In German the English "Dating" can be used, too, particularly for younger people seeking flirting and sexual encounters.

"Partnersuche" refers mostly to adults seeking partners for serious reasons rather than short-term encounters. Nowadays, it is sometimes used a euphemism for dating.

"Verabredung" can both mean making a date or appointment and does not have direct sexual implications. It probably does not fit your intention.

Kajjo


----------



## charley

> PARTNERSUCHE
> VERABREDUNG


 
Can I prefix ONLINE before them , so it mean ONLINE DATING?

Or is there a GERMAN word for ONLINE?


----------



## Kajjo

Yes, adding "Online" is fine in German. I would not recommend to use "Verabredung", though.

Kajjo


----------



## charley

Should I add a hyphen too? Like Online-partnersuche


----------



## Kajjo

Yes. Online-Partnersuche, Online-Spiele, ...

Kajjo


----------



## charley

What does it mean without the HYPHEN?


----------



## Kajjo

Compound nouns cannot be formed in German without hyphen. Thus, it has no other meaning, but it is just not possible or interpreted as incorrect orthography.

Kajjo


----------



## charley

Kajjo, are these correct ? Please make any corrections , also add the hyphens if necessary.



> DATING - Date/Treffen
> DATING SERVICES Dienstleistungen für Dates
> DATING SITES Dating-Seiten
> ONLINE DATING Dates per Internet
> FREE ONLINE DATING kostenlose Dates im Internet
> SINGLES DATING Singletreffen
> FREE DATING kostenlose Dates
> INTERNET DATING Internet-Dating/Dates per Internet
> ADULT DATING Dates für Erwachsene
> CHRISTIAN DATING SERVICE Dienstleistungen für christliche Dates
> CHRISTIAN DATING christliche Dates
> DATING PERSONALS ?
> ONLINE POKER Online-Poker


----------



## Kajjo

DATING - Dating/Date/Treffen
DATING SERVICES Dienstleistungen für Dates
DATING SITES Dating-Seiten
ONLINE DATING Online-Dating Dates per Internet
FREE ONLINE DATING kostenlose Dates im Internet
SINGLES DATING Singletreffen (see below!)
FREE DATING kostenlose Dates
INTERNET DATING Internet-Dating/Dates per Internet
ADULT DATING Dates für Erwachsene
CHRISTIAN DATING SERVICE Dienstleistungen für christliche Dates
CHRISTIAN DATING christliche Dates
DATING PERSONALS ?
ONLINE POKER Online-Poker

Difficult to do this without proper context. Please note:

1) If adolescent and young adults are your target group, in most cases the English phrases will do anyway, if not much better!

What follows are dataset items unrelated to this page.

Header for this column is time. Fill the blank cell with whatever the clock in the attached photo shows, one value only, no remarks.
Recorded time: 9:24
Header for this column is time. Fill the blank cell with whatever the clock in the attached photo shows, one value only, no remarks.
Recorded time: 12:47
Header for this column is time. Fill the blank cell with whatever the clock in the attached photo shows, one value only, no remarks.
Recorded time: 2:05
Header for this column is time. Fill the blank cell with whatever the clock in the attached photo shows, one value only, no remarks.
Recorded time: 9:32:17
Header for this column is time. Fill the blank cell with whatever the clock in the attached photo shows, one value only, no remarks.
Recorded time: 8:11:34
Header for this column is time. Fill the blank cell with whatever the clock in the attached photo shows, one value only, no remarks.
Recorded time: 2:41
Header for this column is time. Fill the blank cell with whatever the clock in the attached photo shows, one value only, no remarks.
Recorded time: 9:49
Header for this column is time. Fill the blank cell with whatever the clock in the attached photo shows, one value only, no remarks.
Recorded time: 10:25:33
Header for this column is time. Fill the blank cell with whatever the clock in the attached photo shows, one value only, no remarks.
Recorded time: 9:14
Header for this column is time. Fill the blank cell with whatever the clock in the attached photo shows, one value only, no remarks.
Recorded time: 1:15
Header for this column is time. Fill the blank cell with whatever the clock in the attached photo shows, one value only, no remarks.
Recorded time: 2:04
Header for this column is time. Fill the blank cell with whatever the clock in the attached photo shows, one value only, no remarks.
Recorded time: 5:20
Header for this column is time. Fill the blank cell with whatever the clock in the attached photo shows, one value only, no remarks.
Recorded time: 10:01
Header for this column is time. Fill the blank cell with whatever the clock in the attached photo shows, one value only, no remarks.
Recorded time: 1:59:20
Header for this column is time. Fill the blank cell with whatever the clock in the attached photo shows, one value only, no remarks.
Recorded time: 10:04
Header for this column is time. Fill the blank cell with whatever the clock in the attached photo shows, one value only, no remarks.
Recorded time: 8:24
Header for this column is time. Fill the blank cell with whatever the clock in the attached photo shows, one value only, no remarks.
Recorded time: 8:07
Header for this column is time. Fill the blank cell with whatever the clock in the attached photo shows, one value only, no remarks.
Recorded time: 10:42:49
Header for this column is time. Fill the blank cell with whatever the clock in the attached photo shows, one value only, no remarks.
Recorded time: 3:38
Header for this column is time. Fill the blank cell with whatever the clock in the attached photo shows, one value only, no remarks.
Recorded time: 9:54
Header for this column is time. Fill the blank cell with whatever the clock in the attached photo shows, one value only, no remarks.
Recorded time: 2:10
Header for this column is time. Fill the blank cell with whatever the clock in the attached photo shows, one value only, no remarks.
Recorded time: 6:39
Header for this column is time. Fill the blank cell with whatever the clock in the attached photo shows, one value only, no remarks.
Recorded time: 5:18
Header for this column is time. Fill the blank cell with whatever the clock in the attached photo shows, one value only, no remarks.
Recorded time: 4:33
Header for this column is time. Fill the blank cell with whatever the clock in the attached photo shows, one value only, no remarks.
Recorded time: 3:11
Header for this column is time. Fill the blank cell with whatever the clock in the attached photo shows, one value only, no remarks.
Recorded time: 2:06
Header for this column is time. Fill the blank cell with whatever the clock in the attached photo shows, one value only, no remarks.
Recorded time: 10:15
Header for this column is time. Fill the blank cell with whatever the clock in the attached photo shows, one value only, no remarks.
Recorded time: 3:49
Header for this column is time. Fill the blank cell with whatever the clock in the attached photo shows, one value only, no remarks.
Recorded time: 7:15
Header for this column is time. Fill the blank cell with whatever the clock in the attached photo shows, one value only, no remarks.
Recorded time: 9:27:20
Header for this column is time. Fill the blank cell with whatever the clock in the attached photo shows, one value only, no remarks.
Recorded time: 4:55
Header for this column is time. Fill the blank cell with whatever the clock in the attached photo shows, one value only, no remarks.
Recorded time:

2) In Germany the situation is as follows: Online, commercially advertised "Dating" is often associated with  seeking sexual encounters rather than a serious relationship. "Partnervermittlung" is almost solely associated with serious interest in a relationship. To be of more help to you, you should at least mention in which context you want to use the vocabulary.

I interpret the term "adult dating" as exclusively seeking sexual encounters, if not even those of the kind with economic relevance. I think this term is only very rarely translated into German, and to the contrary the English term is ideal to get the above mentioned idea across.

3) The phrases marked in purple are fairly unusual and not very idiomatic. They are correct and understandable, but not actually used.

4) Christian dating services are unknown to me, personally. I do not think we have such a thing in Germany. Please just give me a clue, what they really are: Is it a way to hide one's interest in sexual intercourse by phony religious terms, do the proposed customers really prefer to have intercourse with pious people or is it actually seeking a long-term partner (like in marriage)?

Kajjo


----------



## Jana337

> Christian dating services are unknown to me, personally. I do not think we have such a thing in Germany. Please just give me a clue, what they really are: Is it a way to hide one's interest in sexual intercourse by phony religious terms, do the proposed customers really prefer to have intercourse with pious people or is it actually seeking a long-term partner (like in marriage)?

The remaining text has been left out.